Hodowcy kwiatów w Holandii drastycznie ograniczają plony, ponieważ obecne ceny energii sprawiają, że biznes jest nieopłacalny. Oczekuje się, że dostawy kwiatów spadną o około 40%.
„Nie zamierzam uprawiać nowej rośliny. Nie jest to możliwe przy obecnych cenach energii. Cena gazu wzrosła 20-krotnie” – podzielił się właściciel sześciu hektarów szklarni kwiatowych w prowincji Gelderland, Christian Buijs. Według niego uprawa kwiatów w miesiącach zimowych będzie nieopłacalna, więc Buys pozostanie bez wpływów z nadchodzących Świąt Bożego Narodzenia, Walentynek i Dnia Matki. Dodał, że przez cały okres zimowy zmuszony był tracić dochody, chociaż powinien był na nie zapracować.
Przed Bożym Narodzeniem i następną wiosną 2023 roku kupujący wyraźnie zauważą w supermarketach, kwiaciarniach i centrach ogrodniczych, że jest znacznie mniej ofert i niższej jakości, ostrzegają eksperci z sektora kwiaciarstwa w Holandii. Ze względu na wysokie ceny energii, jesienią i zimą wielu hodowców pozostawia puste szklarnie. Stowarzyszenie ogrodnicze LTO Glaskracht spodziewa się spadku dostaw kwiatów o 35-40%.

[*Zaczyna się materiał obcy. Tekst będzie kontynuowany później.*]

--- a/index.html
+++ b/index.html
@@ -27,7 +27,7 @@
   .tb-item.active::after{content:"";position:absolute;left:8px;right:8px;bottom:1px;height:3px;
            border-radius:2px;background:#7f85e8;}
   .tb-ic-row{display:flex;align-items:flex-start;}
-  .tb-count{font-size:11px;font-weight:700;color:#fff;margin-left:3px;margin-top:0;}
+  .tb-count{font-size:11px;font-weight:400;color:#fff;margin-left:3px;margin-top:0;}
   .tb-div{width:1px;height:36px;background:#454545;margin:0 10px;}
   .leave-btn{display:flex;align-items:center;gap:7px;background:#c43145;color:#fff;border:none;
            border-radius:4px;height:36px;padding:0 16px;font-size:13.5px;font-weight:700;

„Zamierzamy produkować znacznie mniej”, powiedział David van Tuijl, członek zarządu Greenhouse Horticulture Netherlands, „Ten rok będzie wielkim testem dla branży”. Wyjaśnił, że dla hodowców, którzy zawrą krótkoterminowe kontrakty na energię, dalsza produkcja kwiatów stanie się niemożliwa.

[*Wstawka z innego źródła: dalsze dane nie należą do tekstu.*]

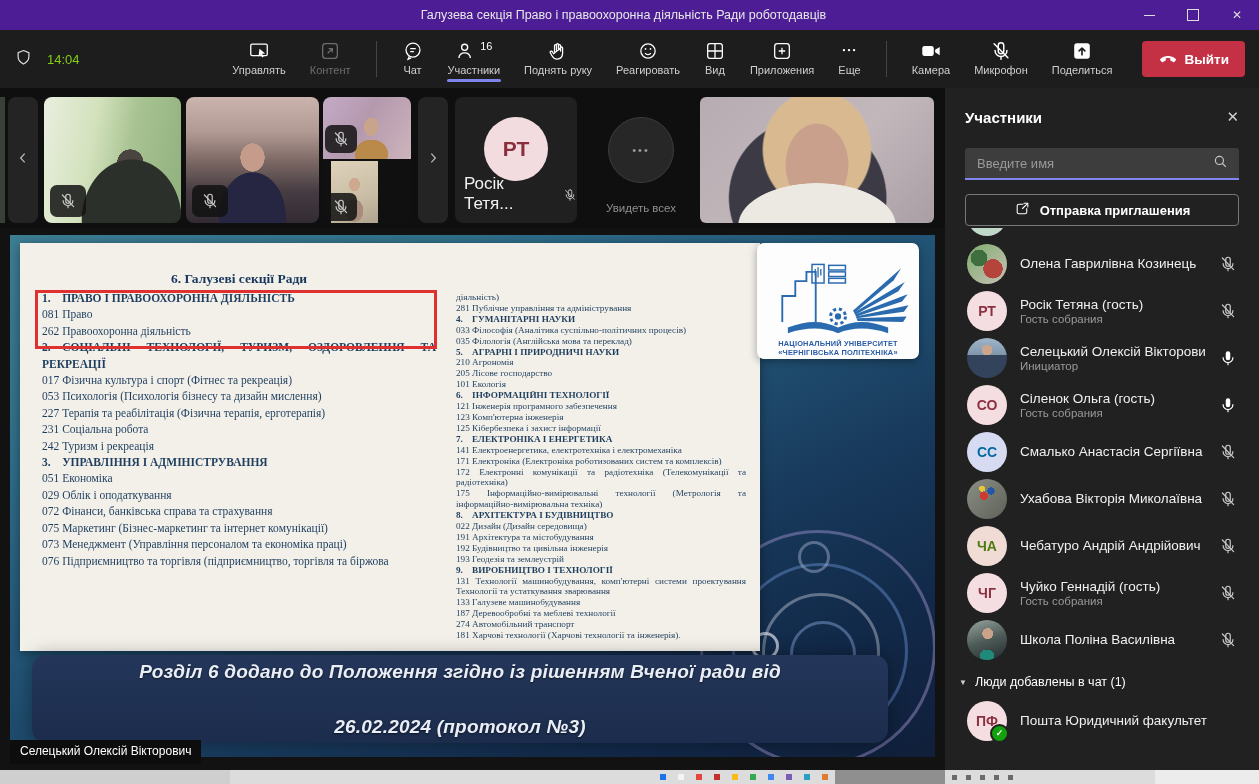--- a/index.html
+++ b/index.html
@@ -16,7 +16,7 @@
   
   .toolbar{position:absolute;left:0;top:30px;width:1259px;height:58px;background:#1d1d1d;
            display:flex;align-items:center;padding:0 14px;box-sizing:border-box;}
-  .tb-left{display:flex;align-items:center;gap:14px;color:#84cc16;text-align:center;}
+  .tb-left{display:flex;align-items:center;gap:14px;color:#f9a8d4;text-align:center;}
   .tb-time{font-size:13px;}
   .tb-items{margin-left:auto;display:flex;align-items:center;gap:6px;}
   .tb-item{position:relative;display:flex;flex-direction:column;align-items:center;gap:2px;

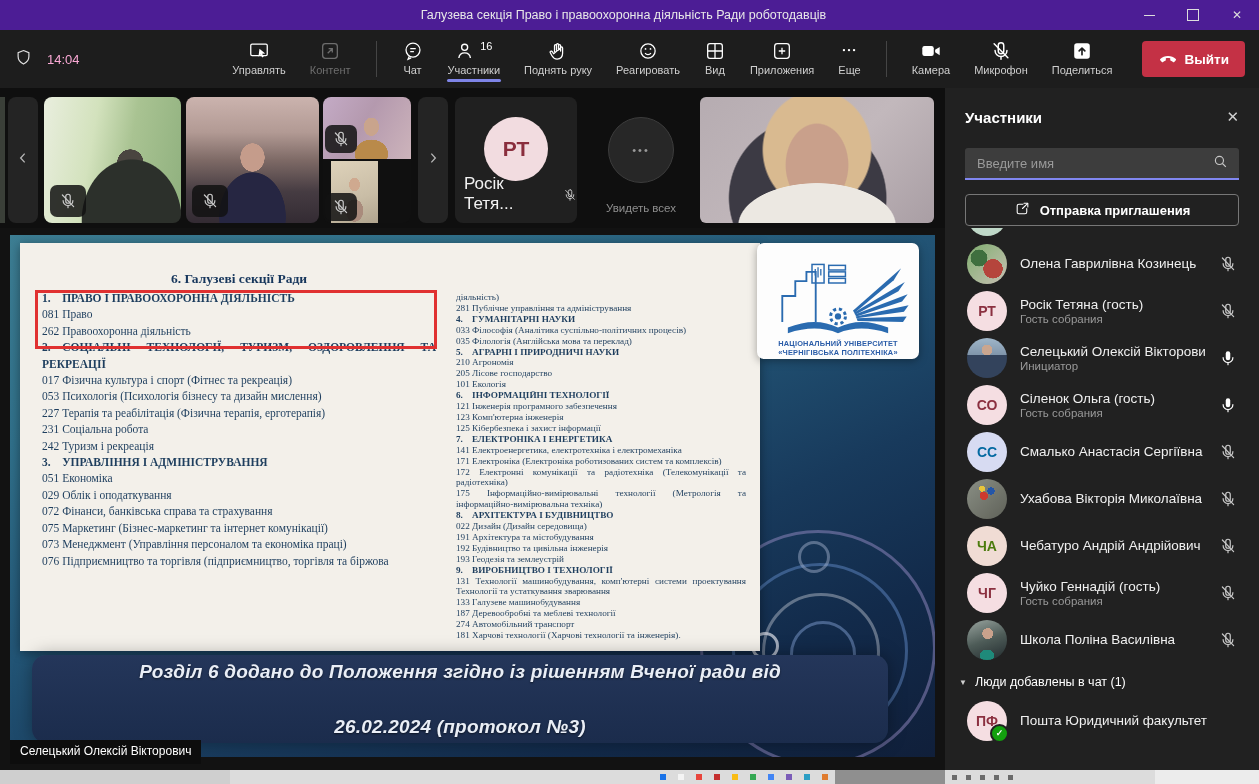--- a/index.html
+++ b/index.html
@@ -128,7 +128,7 @@
   .av{width:40px;height:40px;border-radius:50%;flex:none;position:relative;
      display:flex;align-items:center;justify-content:center;font-size:14px;font-weight:700;}
   .av-pink{background:#f5dee2;color:#8b3040;}
-  .av-lav{background:#d7dbf2;color:#0369a1;}
+  .av-lav{background:#d7dbf2;color:#c2410c;}
   .av-warm{background:#f0dcd4;color:#4d7c0f;}
   .av-koz{background:radial-gradient(14px 14px at 30% 35%,#3f6f3f 0 60%,transparent 61%),
           radial-gradient(16px 16px at 65% 62%,#b5453c 0 60%,transparent 61%),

„W zeszłym miesiącu anulowano od 30% do 50% zamówień” – powiedział Hugo Nordhoek Hegt, dyrektor generalny firmy hodowlanej Dümmen Orange. Roczny obrót Dümmen Orange to około 400 milionów euro, organizacja zatrudnia ponad 7 tysięcy pracowników, firma jest największym na świecie hodowcą kwiatów.